Removing Empty Cells | Professional SQL Server Analysis Services 2005 with MDX (Programmer to Programmer)

The number of cells in a cube is the uniquely identifiable space within the cube. It is the product of the number of members in each attribute of each dimension. This is referred to as the cube space. As you can imagine, the entire cube space can be quite large. Of the entire cube space, the cells which constitute the product of attribute hierarchies of each dimension can potentially have fact data. However, in a typical cube most of these cells will not have fact data. For example, take a simple cube that contains dimensions product, time, and store. Assume the fact table contains IDs for dimensions, product time, and the sales amount. The product dimension table typically contains columns pertaining to the dimension, such as product name, product category, product weight, product color, and discount. The store dimension table would contain information about the store such as city, state, country, and number of employees. The time dimension might contain day, month, and year. As the owner of existing stores you might be interested in looking at the sales of various products in stores across various time periods every week, month, or quarter to make a decision on what product lines to enhance to grow your business. The store manager may be interested in identifying the sales of the products along with discounts so that he can stock products that sell the most while having discounts to maximize the profit of the store. Hence, the types of questions that might be requested from your UDM might be different based on the user.

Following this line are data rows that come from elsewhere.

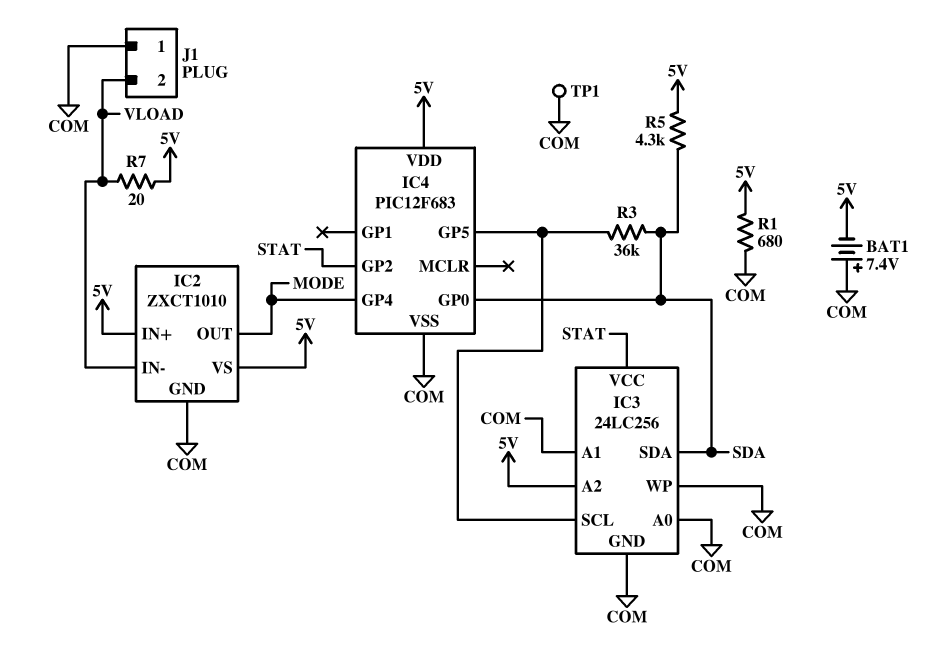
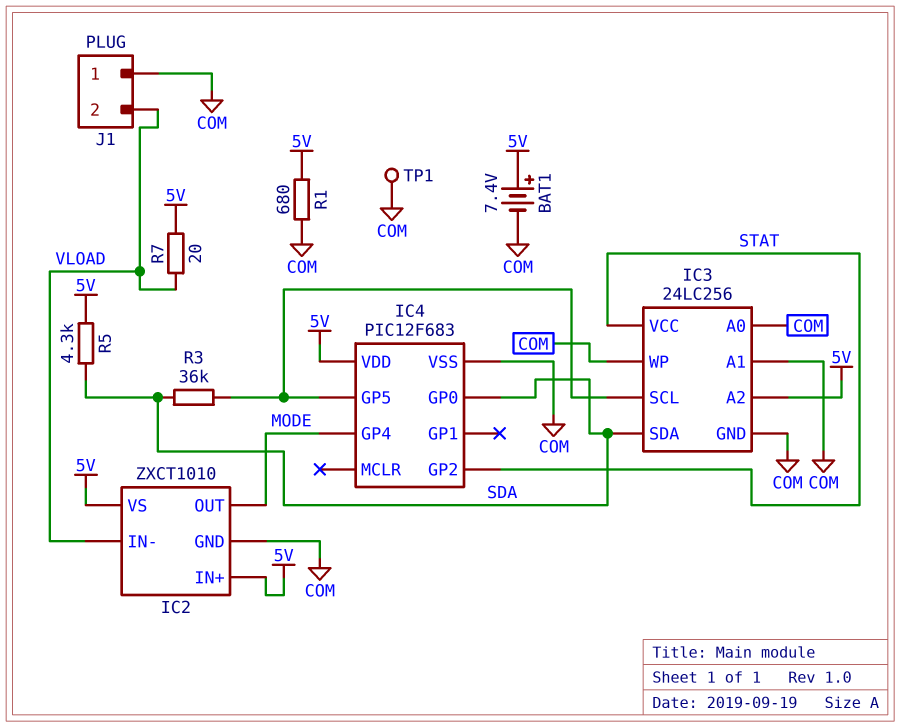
BAT1: 7.4V (plus COM, minus 5V) -> 7.4V (plus 5V, minus COM)

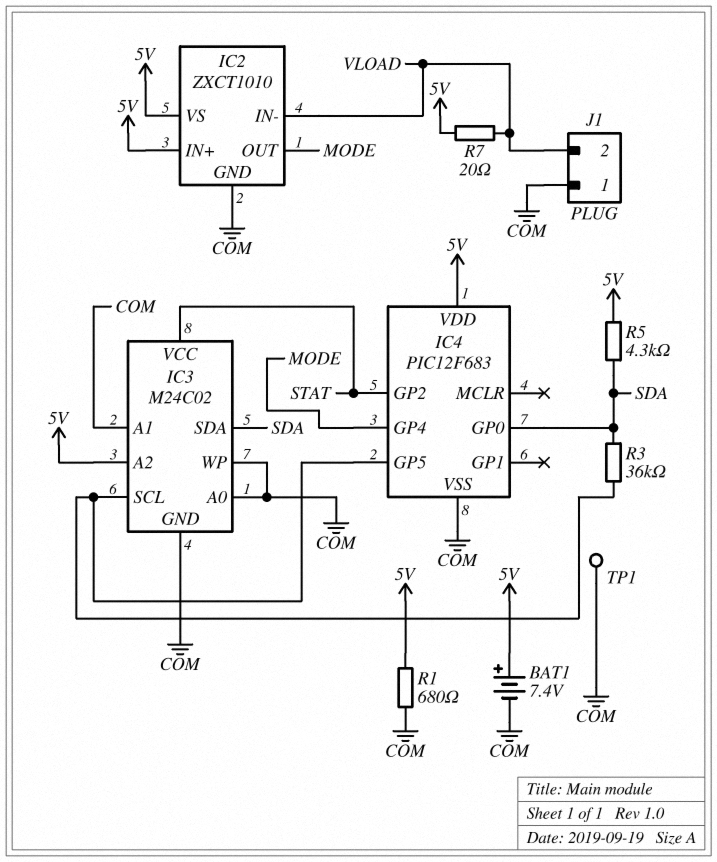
IC3: 24LC256 -> M24C02

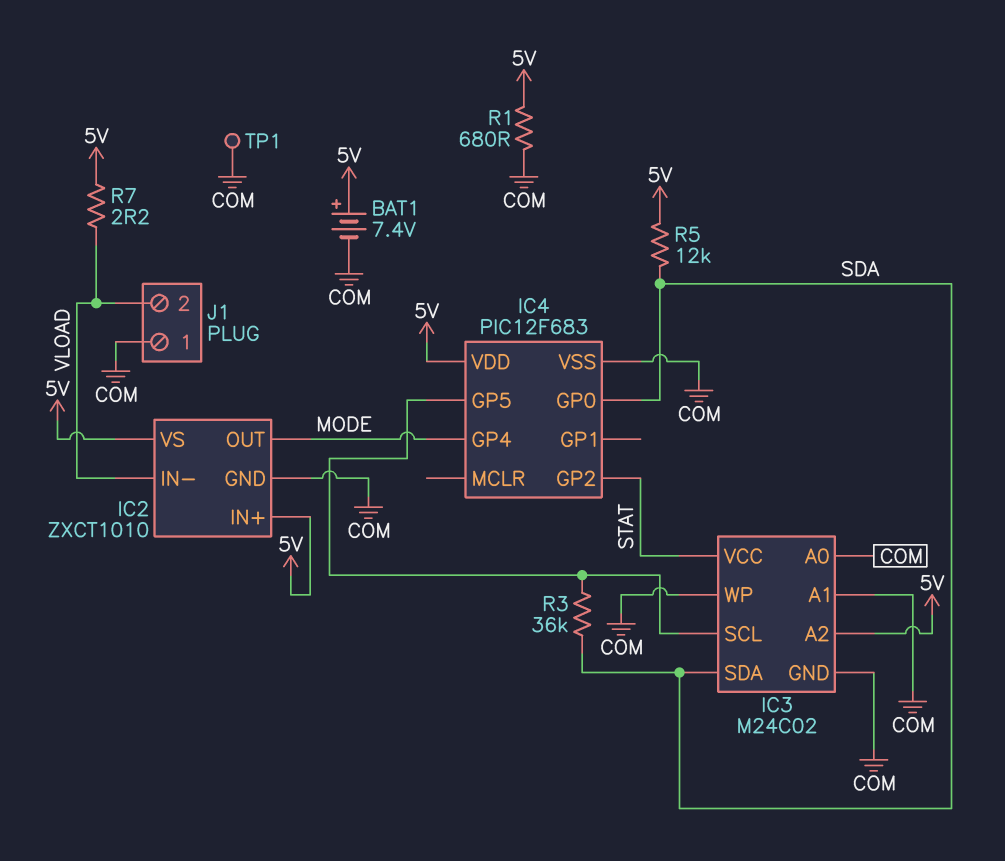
R5: 4.3k (5V, SDA) -> 12k (5V, SDA)
R7: 20 (5V, VLOAD) -> 2.2 (5V, VLOAD)

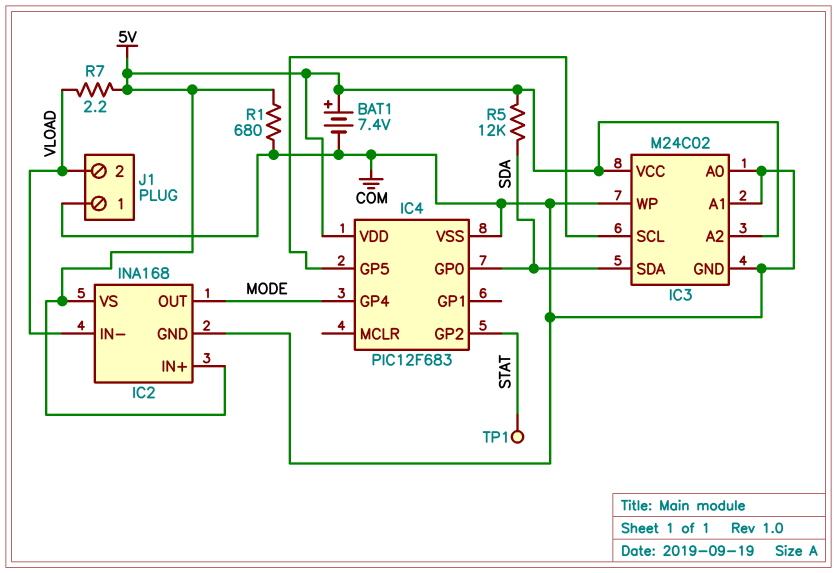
IC2: ZXCT1010 -> INA168
IC3 pin VCC: STAT -> 5V
R3: 36k (IC3/SCL, SDA) -> none
TP1: test point (COM) -> test point (STAT)

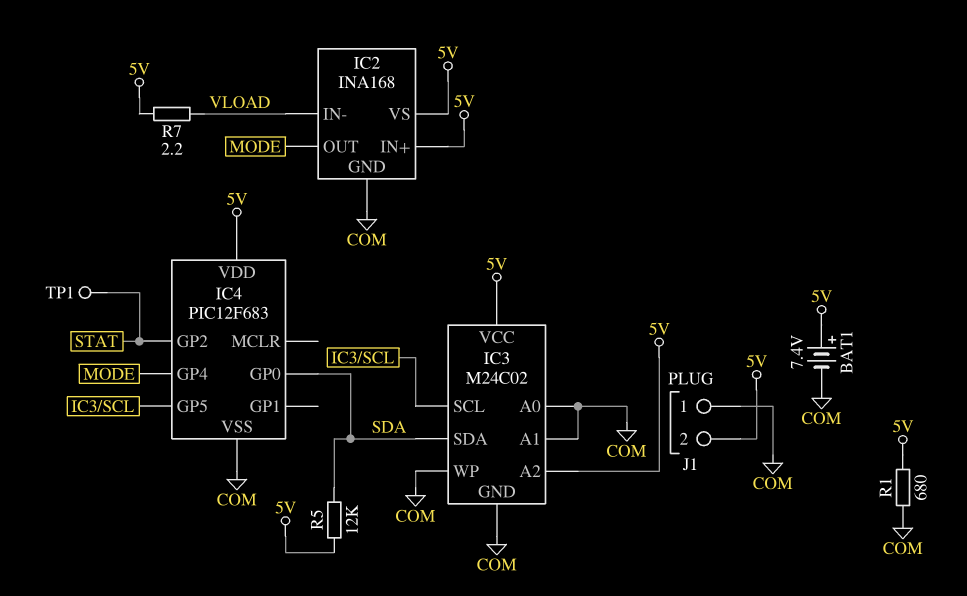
J1 pin 2: VLOAD -> 5V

Because the cube space is typically quite large, a vast majority of the cells might be nulls, meaning no data is available. If your queries include attributes from the same dimension such as sales of products that have 10% discount, Analysis Services automatically returns the sale of products that have exactly 10% discount. As you learned earlier in this chapter, Analysis Services uses AUTO EXISTS and eliminates all members in the products hierarchy that do not exist with the 10% discount member in the discount hierarchy. Hence the results you get will not contain null values. However, if you query for data across dimensions, you can end up with several cells that are nulls. Often you are not interested in the cells with null values and you do not want to retrieve them in the result set to begin with. Analysis Services provides several functions and keywords that help you in eliminating null values in your result set.

Assume you want to analyze the Internet Sales amount across various countries for various products. Every product might not be sold in every country and so you can end up with certain country-product combinations that do not have any sales. To eliminate the null values you can use the keyword NON EMPTY on the axis or the MDX functions NONEMPTYCROSSJOIN, NONEMPTY, and FILTER. These are some basic ways to remove empty cells from the result set and you can certainly write many more ways of removing empty cells.

The operator NON EMPTY is used on an axis to remove the members that result in empty cell values. When NON EMPTY is applied then cells with null values are eliminated in the context of member on other axes. You can see this in the following query:

     SELECT [Measures].[Internet Sales Amount] on 0,     NON EMPTY [Customer].[Customer Geography].[Country].members *     [Product].[Product Model Categories].members on 1     FROM [Adventure Works]

You can use the FILTER function as shown in the following query with the condition to eliminate null values for Internet Sales Amount:

     SELECT [Measures].[Internet Sales Amount] on 0,     FILTER ( [Customer].[Customer Geography].[Country].members *     [Product].[Product Model Categories].members, [Measures].[Internet Sales Amount])     on 1     FROM [Adventure Works]

The following two queries use the NONEMPTYCROSSJOIN and NONEMPTY functions, which have similar arguments of taking a set and a filter set and eliminating cells that contain nulls. If you use the NONEMPTY-CROSSJOIN function, you can specify the sets that need to be crossjoined, and in the final result you can specify the sets that need to be included in the result set. In this example, two sets are specified:

     SELECT [Measures].[Internet Sales Amount] on 0,     NONEMPTYCROSSJOIN ([Customer].[Customer Geography].[Country].members,     [Product].[Product Model Categories].members, [Measures].[Internet Sales Amount],2     ) on 1     FROM [Adventure Works]

If you use the NONEMPTY function, the set passed as an argument needs to be a crossjoin of the sets involved as shown in the following query:

     SELECT [Measures].[Internet Sales Amount] on 0,     NONEMPTY ([Customer].[Customer Geography].[Country].members*     [Product].[Product Model Categories].members, [Measures].[Internet Sales Amount])     on 1     FROM [Adventure Works]

When NONEMPTY function is used then the members in the set are filtered based on the argument passed (Measures. [Internet Sales Amount]) in the above example.

To sum up, there are several ways of removing the nulls in your result set so that you can analyze the results that are meaningful. You can choose one of the preceding examples to restrict the null cell values. However, you should be aware that the NONEMPTYCROSSJOIN function is being deprecated because there are certain limitations while using this function with calculated members.